CPU Bottleneck in general refers to the issue of data flow. Imagine the data flowing around your computer, it lives on disc drive and RAM. It flows through the CPU to be mangled and sent back to RAM. Sometimes data is sent to the GPU for further processing (aka rendering).

If the game you are playing relies on a lot of calculations on the data to determine new visuals, or say must interact over the network, these are additional processing steps which must happen before the GPU even gets hold of the data to render.

CPU bottleneck specifically implies the software (game) is trying to compute too much data. Your GPU might be capable of rendering it as fast as it gets it, but if it gets the data slowly ... then the frame rate is slow.

Freely change CPU for RAM, Network, Disc.

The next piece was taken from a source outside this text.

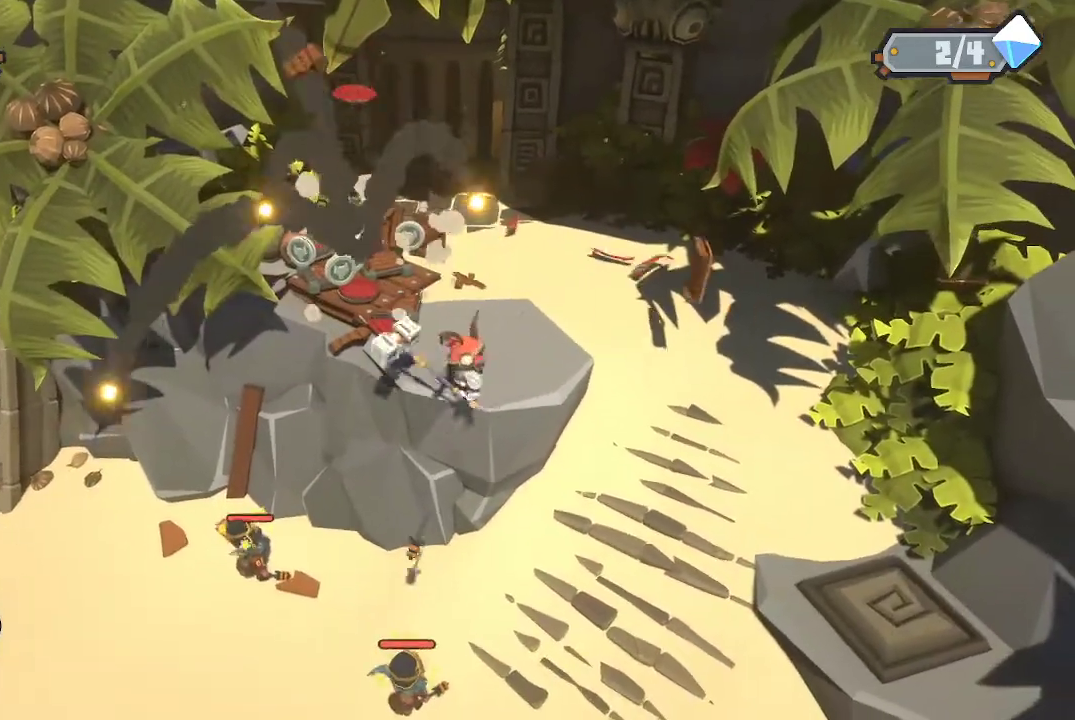
{"buttons": [], "left_stick": "down-right", "right_stick": "center", "events": [[67, "left_stick", "down-left"], [400, "left_stick", "down"], [500, "left_stick", "down-right"]]}
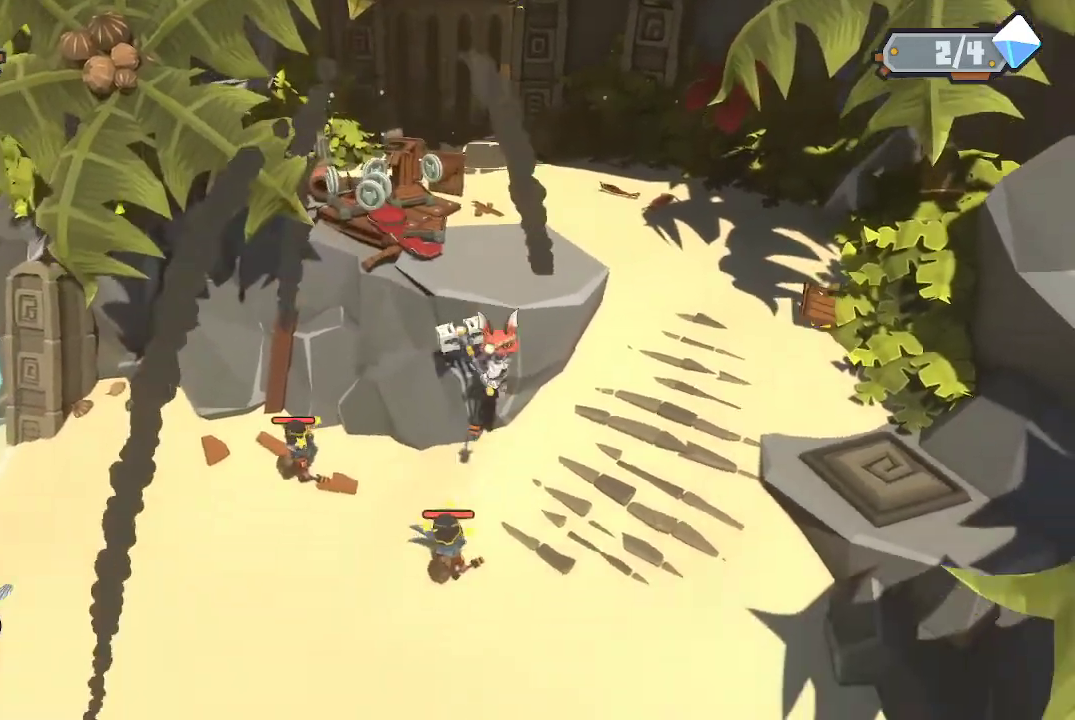
{"buttons": ["R1"], "left_stick": "left", "right_stick": "center", "events": [[300, "R1", "down"], [300, "left_stick", "left"], [400, "R1", "up"], [467, "R1", "down"]]}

The real question then becomes, how do you determine which is the bottleneck? - check CPU usage - always 100%?
- check RAM usage - always 100%? - check network I/O ... you get the idea.

In the end, you need to have sufficient RAM to store the data, sufficient CPU throughput (aka MHZ) to process the data, sufficient disc I/O and network I/O to transport the data and sufficient GPU to render. once all those components line up, your game will blaze along at mega-joule frames per second.

And, lastly, no this will not last you forever.

As games become more sophisticated they will inevitably require more RAM, more CPU, more disc/network I/O and more GPU rendering.